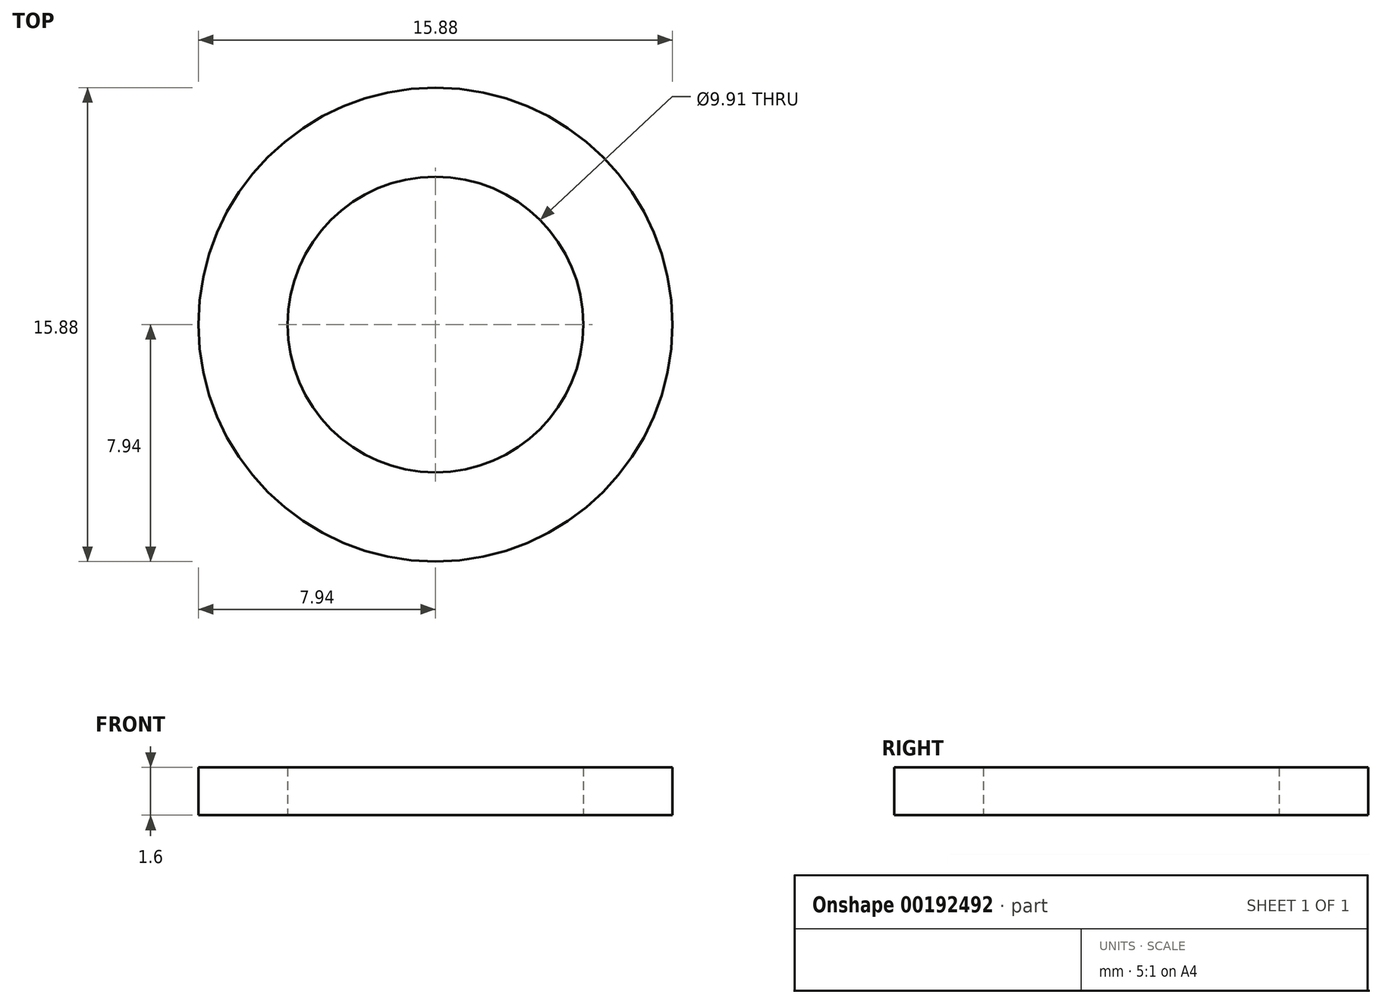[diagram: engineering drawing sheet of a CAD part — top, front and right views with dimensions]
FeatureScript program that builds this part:
annotation { "Feature Type Name" : "Feature", "Feature Type Description" : "" }
export const myFeature = defineFeature(function(context is Context, id is Id, definition is map)
    precondition{}
    {
        {
            var Q0;
            Q0=qCreatedBy(makeId("Top.planeOp"),FACE);
            var sketch = newSketch(context, id + "F0", { "sketchPlane" : qUnion([Q0])});
            skCircle(sketch, "E0", {"center": v(0, 0) * mm, "radius": 7.94 * mm});
            skCircle(sketch, "E1", {"center": v(0, 0) * mm, "radius": 4.95 * mm});
            skSolve(sketch);
        }
        {
            var Q0;
            Q0 = qSketchRegion(id + "F0", true);
            extrude(context, id + "F1", {"entities" : qUnion([Q0]), "depth" : 1.6 * mm});
        }
    });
_ _ _ _
Output everything from the start of the rows down to the line containing "var sketch = newSketch(context, id", both ends included, as a JSON list of strings with one string per line and blank lines omitted. Leave the pictures out.

[
  "[diagram: engineering drawing sheet of a CAD part — top, front and right views with dimensions]",
  "FeatureScript program that builds this part:",
  "annotation { \"Feature Type Name\" : \"Feature\", \"Feature Type Description\" : \"\" }",
  "export const myFeature = defineFeature(function(context is Context, id is Id, definition is map)",
  "    precondition{}",
  "    {",
  "        {",
  "            var Q0;",
  "            Q0=qCreatedBy(makeId(\"Top.planeOp\"),FACE);",
  "            var sketch = newSketch(context, id + \"F0\", { \"sketchPlane\" : qUnion([Q0])});"
]